**Testo fornito**

==========

L’ombra di un buco nero può sembrare una fantasia poetica, una metafora come “il Sole anche di notte” di tolstojana memoria. Ma per il gruppo internazionale di ricercatori che ha pubblicato su Physical Review Letters un nuovo studio teorico, preparatorio all’entrata in funzione della rete di telescopi Event Horizon Telescope (EHT), proprio l’ombra del buco nero al centro della nostra galassia diventerà una realtà concreta e definita, tale da rappresentare il banco di prova ideale per la teoria della relatività generale di Albert Einstein.
Nel corso del suo primo secolo di vita (il centenario cade proprio in queste settimane, essendo stata “svelata” il 25 novembre 1915 e pubblicata sugli Annalen der Physik il 20 marzo 1916), la teoria della relatività generale è stata raffinata e confermata da esperimenti e osservazioni, ma rimane ancora da descrivere compiutamente il comportamento di spazio, tempo e materia laddove le loro condizioni di densità risultano estreme: nell’universo primordiale, o in presenza di cosiddette singolarità dello spazio-tempo, ovvero di buchi neri.
Proprio per riuscire a scattare la prima “fotografia” di un buco nero, è in fase di realizzazione l’Event Horizon Telescope (EHT), una rete di una cinquantina di radiotelescopi sparsi sulla Terra, collegati in modo da ottenere riprese equivalenti a quelle che si otterrebbero avendo a disposizione un unico grande strumento dal diametro pari a quello del nostro pianeta: oltre 12.000 chilometri. Il soggetto prediletto è naturalmente Sgr A* (Sagittarius A star), il buco nero da circa 4 milioni di masse solari che domina il centro della nostra galassia, la Via Lattea.

==========

**Voci del dataset**
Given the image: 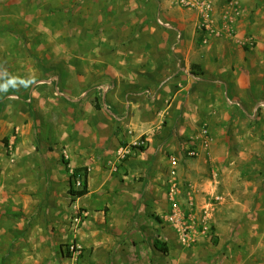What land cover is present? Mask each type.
<instances>
[{
  "label": "rangeland",
  "instance_id": "rangeland-1",
  "mask_svg": "<svg viewBox=\"0 0 264 264\" xmlns=\"http://www.w3.org/2000/svg\"><path fill=\"white\" fill-rule=\"evenodd\" d=\"M77 1L0 0V84L12 78L18 81L16 87L0 91V264H147L143 252L135 253L136 260L130 258L126 249L137 247L128 232L121 234L124 228L112 225L113 209L133 200L123 188L127 172L118 154L106 161L96 147L90 156L95 162L88 165L89 194L78 198L69 193L70 174L76 167L66 148L83 139L91 143L96 132L94 126L85 128L78 117L72 115L71 121L60 93L82 88L88 80L93 83L96 61L104 54L120 61L115 27L121 7L116 0H84L75 7ZM236 25L228 37L232 40ZM198 29L203 42L216 36L204 27ZM256 29L254 38L240 43L247 48L243 63L227 71L224 61L222 74L213 77L207 91L221 100L216 110L230 117L225 150L206 154L209 188L203 195L207 196L199 199L193 193H199L195 182L199 175L169 182L168 195L176 183L183 221L190 227L187 241H180L185 248L201 249L197 264H203L204 257L208 262L204 264H264V106L257 109L264 104V23ZM121 55L128 59L126 52ZM65 72L70 75L67 81ZM51 76L55 87L50 91L51 84L42 80ZM23 81L31 83L25 86ZM231 96L241 103L239 107L229 104ZM57 102L60 106H54ZM188 150L187 157L196 160ZM63 157L71 162L70 172ZM199 167L196 163L193 169ZM104 174L107 180L101 188ZM79 181L77 188L83 185L82 178ZM230 213L234 221L224 218ZM147 237L152 247L153 236ZM108 241L125 249L120 261L118 251L103 247ZM205 246L211 250L204 251Z\"/></svg>",
  "mask_w": 264,
  "mask_h": 264
},
{
  "label": "crops",
  "instance_id": "crops-1",
  "mask_svg": "<svg viewBox=\"0 0 264 264\" xmlns=\"http://www.w3.org/2000/svg\"><path fill=\"white\" fill-rule=\"evenodd\" d=\"M83 1L78 0L74 6L79 7ZM115 2L121 7L115 27L120 39V61L116 62L113 54H104L96 61L98 72L93 83L88 80L84 86L85 79L80 74L79 82L84 87L64 89L67 92L60 93L67 101L64 106L70 111L71 121L73 116L78 117L85 128L94 126L96 132L91 143L83 139L80 145L66 148L72 153V163L68 162L75 167L88 166L96 147L106 161H112L118 154L116 158L124 161L122 170L127 172L123 188L132 194L133 200L130 205H117L111 220L117 229L124 228L121 234L128 232L133 247H137L135 251L126 249L130 258L136 260L135 253L139 251L144 253L147 264H197L201 249L185 248L171 219L174 209L168 195L169 182L178 178L194 180L199 175L200 180H195L199 182V193L195 190L193 193L199 199L207 196L203 195L209 188L205 178L206 154L225 150L230 118L229 113L216 110L221 102L219 96L207 91L213 77L222 74L224 61L227 71L243 63L247 48H242L240 43L258 34L256 26L264 23V0H211L218 33L225 26L226 16L235 20L234 25L238 21V25L233 40L228 38L232 35L222 31L221 36H212L205 42L200 40L204 38L198 29L199 12L181 7L177 0ZM106 44L110 46V42ZM104 49L110 53V47ZM120 51L126 52L128 59L122 58ZM65 78L66 81L70 78L66 72ZM52 79L51 76L42 80L51 84L50 91L54 86ZM43 97L39 98L41 104ZM228 98L239 102L232 96ZM48 100L56 101L50 97ZM54 106L60 105L57 102ZM203 127L211 133L208 147L202 145ZM139 138L145 140L143 146L136 144ZM190 148L199 150L196 160L187 157L185 150ZM65 160L63 157L64 164ZM196 163L200 165L199 171L193 169ZM106 180V174L100 176L101 188ZM227 216L224 218L234 221L231 213ZM148 234L154 239L152 247ZM157 239L167 244L168 252L155 246ZM115 244L111 241L109 245L108 241L103 247L115 250L114 254L118 251L120 261L125 249L116 248ZM209 250L211 247L205 246L204 251ZM206 259H202L203 264Z\"/></svg>",
  "mask_w": 264,
  "mask_h": 264
},
{
  "label": "built area",
  "instance_id": "built-area-1",
  "mask_svg": "<svg viewBox=\"0 0 264 264\" xmlns=\"http://www.w3.org/2000/svg\"><path fill=\"white\" fill-rule=\"evenodd\" d=\"M178 5L181 7H185L188 9H194L199 12V27H204L207 31L210 33H214L215 35H220V32L225 31L227 35H232L233 33V26L235 24V20L229 17H225L226 23L225 26L220 30V32H217V28L215 26V22L213 19V5L210 0H177ZM228 102L230 104L234 105H240L239 102H235L231 99L228 98ZM264 106L263 103H260V107ZM202 145L205 147H208L212 141L211 133L208 128L203 127L202 129ZM137 145L143 146L145 144V140L142 138H139L138 141L136 142ZM123 157L126 156V152L122 150ZM188 153L192 157H196L200 154L199 150L197 148H190L188 150ZM78 179V183L80 184L81 182ZM177 195H178V190H177V184L173 183L171 190L169 192V200L171 201L172 208L174 209L173 215H172V221L175 223V227L179 233V236L183 242H186L189 236L188 230L189 226L187 225L186 221H183V215L181 211L180 204L177 201Z\"/></svg>",
  "mask_w": 264,
  "mask_h": 264
},
{
  "label": "trees",
  "instance_id": "trees-1",
  "mask_svg": "<svg viewBox=\"0 0 264 264\" xmlns=\"http://www.w3.org/2000/svg\"><path fill=\"white\" fill-rule=\"evenodd\" d=\"M8 143V140L5 141ZM144 149V147H141ZM66 164V169L67 171H71L69 167V162L65 160ZM82 178L83 180V185L81 188L76 187V182L78 179ZM90 189H89V167L88 166H83V167H76L72 173L70 174V188H69V193L73 197H84L87 194H89ZM155 246L160 249L163 252H168L169 248L167 247V244L162 242L161 240L157 239L155 241Z\"/></svg>",
  "mask_w": 264,
  "mask_h": 264
},
{
  "label": "clouds",
  "instance_id": "clouds-1",
  "mask_svg": "<svg viewBox=\"0 0 264 264\" xmlns=\"http://www.w3.org/2000/svg\"><path fill=\"white\" fill-rule=\"evenodd\" d=\"M18 81L15 78L9 79L6 83L0 84V91H7L9 87H16ZM31 81H23L25 86H28Z\"/></svg>",
  "mask_w": 264,
  "mask_h": 264
}]
</instances>
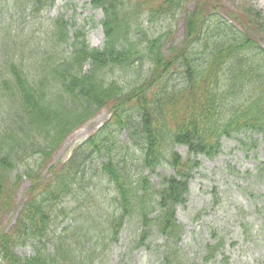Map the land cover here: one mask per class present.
I'll return each instance as SVG.
<instances>
[{
    "label": "trees",
    "instance_id": "obj_1",
    "mask_svg": "<svg viewBox=\"0 0 264 264\" xmlns=\"http://www.w3.org/2000/svg\"><path fill=\"white\" fill-rule=\"evenodd\" d=\"M55 4L0 0V264H85L94 252L75 244L106 231L117 240L131 220L142 226L137 245L157 232L167 261L189 264L177 208L188 200L199 157H217L224 138L264 136L259 13L232 0H90L103 13L104 41L94 47L87 28L70 29L62 17L43 27L42 14ZM179 12L176 39L165 22ZM37 24L41 35L27 31ZM103 109L104 125L66 162L52 163L66 138ZM160 167L171 172L155 182ZM90 189L101 199L90 224L70 230L81 240L61 233L47 245L58 213L73 215L65 202ZM28 242L32 255H19L15 248Z\"/></svg>",
    "mask_w": 264,
    "mask_h": 264
},
{
    "label": "rangeland",
    "instance_id": "obj_2",
    "mask_svg": "<svg viewBox=\"0 0 264 264\" xmlns=\"http://www.w3.org/2000/svg\"><path fill=\"white\" fill-rule=\"evenodd\" d=\"M232 4L241 11L256 10L264 30V0H232ZM192 8L193 1H190L187 10ZM57 17H62L70 29L87 28L90 44L102 46L103 13L92 10L90 0H56L55 6L42 14L43 27ZM183 18L184 15L179 12L172 20L165 22L166 25L172 23L176 39L182 37ZM39 26L29 27L27 31L36 28L39 36L44 30ZM159 28L161 30L162 26ZM262 38L264 40V32ZM109 117V111L103 109L71 133L55 153L52 163L66 162L74 148L104 125ZM122 136L125 139V135ZM176 150L183 157L188 156L186 146H178ZM199 158L202 164L190 182L188 200L177 208V219L184 228L180 243L183 255L189 258V264H264V136L224 138L222 152L217 157L202 155ZM170 172L168 168L160 167L153 179L158 182L160 174ZM95 183L97 185L96 179L93 181ZM28 184V181L22 183L16 197L20 207L25 200L23 192ZM91 192H78L76 198H69L65 202L67 212L72 211L73 215L58 213V225L45 238L47 245L52 247L54 235L61 233L69 234L74 244L76 240H81L77 231L71 235L70 230L75 226L73 230L77 229L83 222L90 224L86 216L93 213L96 216L94 203L101 198L97 189ZM106 203L104 208L108 210L111 205L110 202ZM16 216H12V222ZM92 221L94 219L91 218ZM141 228L139 222L127 221L117 240H111V234L106 231L98 233L97 238L95 235L90 242L75 246L83 249L85 254L94 252L88 256L85 264H173L167 261L163 238L157 232L146 243L137 245L134 238ZM15 251L21 256H30L33 245L28 242L17 246Z\"/></svg>",
    "mask_w": 264,
    "mask_h": 264
}]
</instances>
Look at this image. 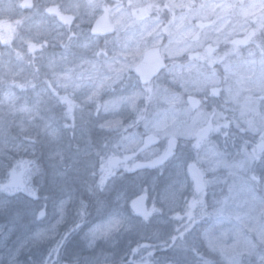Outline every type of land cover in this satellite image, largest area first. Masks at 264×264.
Returning <instances> with one entry per match:
<instances>
[{"label":"rangeland","instance_id":"obj_1","mask_svg":"<svg viewBox=\"0 0 264 264\" xmlns=\"http://www.w3.org/2000/svg\"><path fill=\"white\" fill-rule=\"evenodd\" d=\"M20 1L0 0V21L14 15ZM66 1L73 25L85 27L72 32L74 50L61 61L71 68L69 84L77 83L84 98L61 103L65 112L93 110L85 117L72 112L71 128L62 123L72 136L64 142L52 130L49 115L44 117L51 110L49 84L31 99L0 93V171H5L0 177V264H80L83 254H102V263L95 264H184L200 246L209 261L205 264H264L263 148L231 153L217 146L218 136L233 142L242 121L255 142L264 135V0ZM102 11L109 12L116 29L107 41L118 42L119 66L87 59L99 40L86 26ZM22 30L16 41L23 51L0 53V89H22L13 82L19 70L8 58L30 62L37 56L48 70L57 60L41 50L50 40L44 21ZM152 47L160 48L168 66L159 81L142 87L130 71ZM111 79L125 82L118 93L105 89ZM189 97L197 102L193 107ZM78 122L84 129L74 128ZM146 137L154 142L139 155L144 160H135V171L139 163L143 167L163 155L170 140L180 160H168L154 176L141 172L106 219L83 223L80 201L87 206L91 196L79 191L116 172L113 157L138 155ZM97 145H103L107 160ZM190 163L199 165L205 177L201 194L187 175ZM82 169L93 175H78ZM136 196L147 202L151 216L146 220L127 210ZM97 225L103 228L93 233ZM190 242L197 248L191 249Z\"/></svg>","mask_w":264,"mask_h":264},{"label":"flooded vegetation","instance_id":"obj_2","mask_svg":"<svg viewBox=\"0 0 264 264\" xmlns=\"http://www.w3.org/2000/svg\"><path fill=\"white\" fill-rule=\"evenodd\" d=\"M199 1V0H198ZM260 1V0H259ZM68 2L66 0H55L52 2V4H42L38 0H22L20 1V4H18V9L15 10L14 15H11L8 19L4 21H0V33H2V39H0V53L9 51L11 53H20L23 51V48L19 44H17L16 38L19 37L21 34H23L22 28L26 27L29 23H32L34 21H44L45 22V27H47L50 31V40L49 44L47 46H41V50H46L49 53V56H53L57 60L54 61V64L51 69L48 70L44 66V61H41L39 57L36 56L35 61H30V62H25V61H20L16 57H10L9 63L11 64V67L14 71L17 72L19 70V75L15 81L16 85L22 86V89L19 90V88L16 86L11 85L10 88L5 87L0 89V93L3 94H8L11 97H17L18 96H24L28 95L30 96V99L32 97V93L36 92L35 90L40 89H45L46 85L51 86V92H50V102L49 105H51V110L47 115L44 117H48L51 120V123L53 122L54 124L50 125L52 130L56 132V135L60 138L63 137L64 142H66V135H68L67 139L69 138L72 139V136L69 137V134L67 132H70L69 130H65V126L68 124V126L71 128V115L73 112V109L71 111L65 112L63 109L66 104H63L67 100H72L73 102H78L80 103L84 96L80 95L78 92V88L76 89L77 83L74 84H69L67 77L69 76V70L71 69L70 67H65L62 66V59H65L67 57H71L70 51L73 49V47L70 44V39L72 37V32L76 31L77 28L79 27H85L81 26H74L72 23V17L70 14L66 12L67 9V4ZM194 7L198 8L197 6L199 4H193ZM109 7H113L111 5H107ZM152 7V6H151ZM150 7V8H151ZM172 9V7H170ZM167 11V8L165 9ZM173 11V10H171ZM197 11V10H196ZM104 12L108 11H102L100 12L99 15L103 14ZM109 13V12H108ZM157 12L155 10L154 15H156ZM98 15V16H99ZM97 16V17H98ZM96 17V18H97ZM110 18V14H109ZM77 20V18H75ZM163 19V18H159ZM79 22V21H78ZM94 22V21H93ZM93 22L86 26L88 29L89 36L92 38H96L99 40V44L96 47L97 51L88 54V60L92 62L93 58L97 60V63L100 65H103L104 63H114L115 65L119 66V61L120 58L117 57V48L118 42H112L110 43L107 41V39L112 38L115 36L116 29L113 34L107 35V36H92L90 34V29L93 24ZM77 32V31H76ZM68 36V38L66 37ZM66 37V38H65ZM66 39V41H65ZM64 42L63 44L61 42ZM20 47V48H19ZM20 49V50H19ZM32 50V49H31ZM74 50V49H73ZM62 52H66L65 54H62ZM39 51H37V54ZM22 54V53H21ZM58 54V55H57ZM97 54V55H96ZM162 55V54H161ZM163 57V56H162ZM86 58V56H84ZM165 66L164 68L160 71V73L148 84L146 85H141L138 81V78L134 75L133 69L130 71L131 78L133 80H136L142 87H150L152 84H154L156 81H159L162 76H164L165 70L168 66V62L166 59L163 57ZM80 72L77 70L76 72H73L71 77H76ZM168 78V77H167ZM41 82L39 85L37 83ZM11 83V82H10ZM125 85V82L121 81L120 79L118 80H109V83L106 86V90L108 92H113L118 93L119 90ZM92 88V87H91ZM76 89V90H75ZM50 91V89H49ZM52 93V94H51ZM56 96V97H55ZM62 100V101H61ZM188 101L191 103L192 106L197 104L193 103L192 98H188ZM63 102V103H61ZM71 104V101H68ZM85 104L82 103V106ZM93 108H80L74 109V112L72 116L75 115H82L83 117L87 116L88 113L92 112ZM66 116V119H63V117ZM50 122V121H49ZM62 123H65L66 125H62ZM84 122H78L74 124V128L78 129H84ZM92 129H94V125L91 126ZM71 133V132H70ZM151 138V137H146L143 141V147L138 152V155L133 156V153L131 152V155L127 156H122L119 158L113 157L112 160V167H114V170L116 172L111 173V174H102L101 176L105 178L104 180V185L103 187L100 186V181L96 184L97 190L100 193L99 196V203L95 207V209L91 212L87 211V207L84 206V203H81L83 205L82 208H84V211L82 213L83 218V223L86 222L87 225L93 224L94 222H99L103 221L108 217L110 213H112L116 208V199L117 197L121 194V192L127 187L134 186L135 184V160H144L143 157H140L139 155L149 148L153 144V138L150 143L146 145V139ZM99 147L97 145V148L101 149L100 156L104 155V148ZM169 148V147H168ZM167 148V150H168ZM166 150V151H167ZM180 150L177 146H174V149L172 150V154L165 156V153L163 155L157 156L155 158L149 159L148 162L151 160H155L158 158L163 157L164 162L160 165L154 166V167H147L146 163L144 164L143 167H139L138 170L139 172H144L149 175L154 176L155 175V169L159 166H162L163 164L167 163L168 160H180V158H177ZM105 156V155H104ZM108 156V155H107ZM105 156L104 160H107L108 157ZM99 157V156H98ZM98 160H103L101 158H98ZM133 160V161H131ZM32 161V160H31ZM34 161H40V160H34ZM35 164V162H34ZM138 165H143L139 163ZM194 165L198 169V173L201 177V180L203 181V187L199 188L196 187L194 182L192 181V178L189 176L188 171L187 175L193 185L195 186V192L197 194H201L204 191V185H205V177L202 173V169L200 168L199 165H196L194 163H190L187 165ZM123 167L124 171H120V167ZM186 167V170H187ZM43 171V170H42ZM5 171L2 170L0 171V177L3 178ZM14 174V173H13ZM90 174L92 176V172H86L85 169H82L78 175H83L87 177ZM97 177L100 176L99 173L96 171ZM100 176V177H101ZM82 176H80L81 178ZM101 177V178H102ZM98 179H100L98 177ZM79 195H83L85 191L80 190ZM137 197V196H136ZM133 197L127 204V210L132 214V217L135 218L137 217L136 214L133 212L131 208V203L132 201L136 198ZM83 202V201H82ZM146 200H145V206H146ZM147 215L144 217H139L143 220L148 219L151 216L150 210H148L147 206ZM79 222H82V219L79 220Z\"/></svg>","mask_w":264,"mask_h":264},{"label":"water","instance_id":"obj_3","mask_svg":"<svg viewBox=\"0 0 264 264\" xmlns=\"http://www.w3.org/2000/svg\"><path fill=\"white\" fill-rule=\"evenodd\" d=\"M114 31H115V27L111 24L109 20V13L104 12L99 17H97L94 23L92 24L90 29V34L92 36H107L113 34ZM164 66L165 63L160 54V49L158 47H154L148 49L143 53L140 62L134 67L133 72L134 75L138 78L140 84L146 85L150 83L160 73V71L164 68ZM192 102L195 103V101ZM149 140L150 139L147 138L145 143L148 144ZM161 158L151 160L146 165L148 167L157 166L165 161L164 158L163 159ZM154 161H159V162L153 164ZM188 173L191 176L196 187L202 188L203 181L201 180L197 168L195 166H189ZM141 198L143 197L142 196L136 197L131 204V208L137 216H146L145 214L147 213V210L145 207V200L144 198L143 199ZM39 217H41L40 214Z\"/></svg>","mask_w":264,"mask_h":264},{"label":"trees","instance_id":"obj_4","mask_svg":"<svg viewBox=\"0 0 264 264\" xmlns=\"http://www.w3.org/2000/svg\"><path fill=\"white\" fill-rule=\"evenodd\" d=\"M229 105V104H228ZM230 106V105H229ZM220 115H221V113H219ZM243 125L239 128H237L236 130H235V135H234V137H233V142L232 141H230V144H229V141L227 142L226 141V139H224V138H221V137H217V138H219V140L217 141V146L218 145H222L223 146V149L222 150H220V151H222V152H225L226 150H231L232 152L231 153H233V152H235V150H241L242 148H243V150L245 149V151H247L249 148H252V147H255V149H256V152H259L260 153V151H262L261 149L263 148V152H264V135H261L260 136V138L259 137H257V140H256V142L257 141H259L258 143V145H255V140L253 139V137H249V135H248V132H247V130H246V128H244V125L246 126V124L244 123V121H242L241 122ZM260 147H262V148H260ZM260 148V149H259ZM227 152V151H226ZM264 153L262 154V157H261V159H263L264 158ZM260 158V157H259ZM264 160V159H263ZM38 162H40V161H38ZM36 166H39V168L42 166V164L41 163H38V164H35ZM39 171H40V169H39ZM42 171V170H41ZM140 170H137V171H135V175H136V178H135V183H136V180H140L141 178H140V176H142V174H141V172H139ZM38 173L39 172H36V174L38 175ZM144 173V172H143ZM79 178H80V176H78ZM140 178V179H139ZM145 179V178H144ZM97 185L95 184V183H89V184H87V189L85 190V192H84V194H86V196L87 195H89V196H91V198H89V199H87V202H89V204L87 203V211L88 212H91V211H93L94 209H95V207L98 205V203H99V196H100V193L98 192V190H97V187H96ZM84 191V190H83ZM82 198V197H81ZM81 203H83L82 201H80ZM84 205V204H83ZM209 205V204H208ZM85 206V205H84ZM178 235H179V233H177V234H175L174 235V237H178ZM178 240V239H177ZM196 241L198 242V239H196ZM196 242V243H197ZM190 247H191V249H196L197 247L195 246V243H192V242H190ZM201 249H203V248H201V246H200V248L197 250V251H195V253L198 255V253H200L201 255H202V253H201V251H203V250H201ZM165 252H167V251H165ZM169 252V251H168ZM198 252V253H197ZM194 253V254H195ZM204 254H205V252H203ZM170 254V253H169ZM189 254H192L191 252L189 253ZM194 254H192V256H190V257H186V259L182 262V263H184V264H186V262H187V264H189V263H191V264H205V262L204 261H206V262H208L209 263V261L206 259V258H204V255H202V258H200L199 256H197V257H199V258H197L196 257V255H194ZM84 255V257H85V259H83L82 260V262L80 263V264H95L96 262H99V263H102V261H103V256H102V254L100 255V257L101 258H96V257H94V256H91V255H88V254H83ZM93 255V254H92ZM169 257V256H168ZM194 257L198 260V261H196L195 259H194ZM80 259V258H79ZM213 259V258H212ZM76 261L78 262L79 260L76 258Z\"/></svg>","mask_w":264,"mask_h":264},{"label":"snow or ice","instance_id":"obj_5","mask_svg":"<svg viewBox=\"0 0 264 264\" xmlns=\"http://www.w3.org/2000/svg\"><path fill=\"white\" fill-rule=\"evenodd\" d=\"M151 141H152V138H150V140L148 141V143H150ZM145 146H147V143H146ZM174 146H175V141H174V140H170V141H169V148H168V150L166 151L165 156H168V155H171V154H172V150L174 149ZM196 146L199 147V140L197 141V145H196ZM161 159H163V158H161ZM158 162H159V161H154L153 164L158 163ZM136 166H137V167H140V166H142V165H136ZM104 180H105V178L102 177V178H101V181H100V186H101V187H103V185H104ZM32 195H35V193H32ZM141 199H143V198H141ZM134 203H135V202H134ZM63 207H64V206H63V204H62V205L60 206V210H61V211H63ZM83 211H84V209L81 208V209H80V214H82ZM40 215H41V216L44 215L43 211H41ZM145 215H147V213H146ZM189 215H191V214L189 213ZM102 228H103V226H101V225H97L92 231H93V233H96L97 231H101Z\"/></svg>","mask_w":264,"mask_h":264}]
</instances>
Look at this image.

==========

**Compito richiesto 1**
Restituisci il brano del testo sull'ombra del buco nero che comincia dalle parole "Nel corso del" e si ferma dopo le parole "di buchi neri.", copiandolo senza alcuna modifica.
**Compito richiesto 2**
Per favore, traduci in inglese questa frase del testo sull'ombra del buco nero: "Il soggetto prediletto è naturalmente Sgr A* (Sagittarius A star), il buco nero da circa 4 milioni di masse solari che domina il centro della nostra galassia, la Via Lattea."
**Compito richiesto 3**
In base al testo sull'ombra del buco nero, rispondi brevemente:
(a) Su quale rivista è stato pubblicato il nuovo studio teorico?
(b) In quale data la teoria della relatività generale è stata pubblicata sugli Annalen der Physik?
(c) Da quanti radiotelescopi è formata la rete dell'Event Horizon Telescope?

**Risposta 1**
Nel corso del suo primo secolo di vita (il centenario cade proprio in queste settimane, essendo stata “svelata” il 25 novembre 1915 e pubblicata sugli Annalen der Physik il 20 marzo 1916), la teoria della relatività generale è stata raffinata e confermata da esperimenti e osservazioni, ma rimane ancora da descrivere compiutamente il comportamento di spazio, tempo e materia laddove le loro condizioni di densità risultano estreme: nell’universo primordiale, o in presenza di cosiddette singolarità dello spazio-tempo, ovvero di buchi neri.

**Risposta 2**
The favored subject is naturally Sgr A* (Sagittarius A star), the black hole of about 4 million solar masses that dominates the center of our galaxy, the Milky Way.

**Risposta 3**
(a) Physical Review Letters.
(b) Il 20 marzo 1916.
(c) Da una cinquantina di radiotelescopi.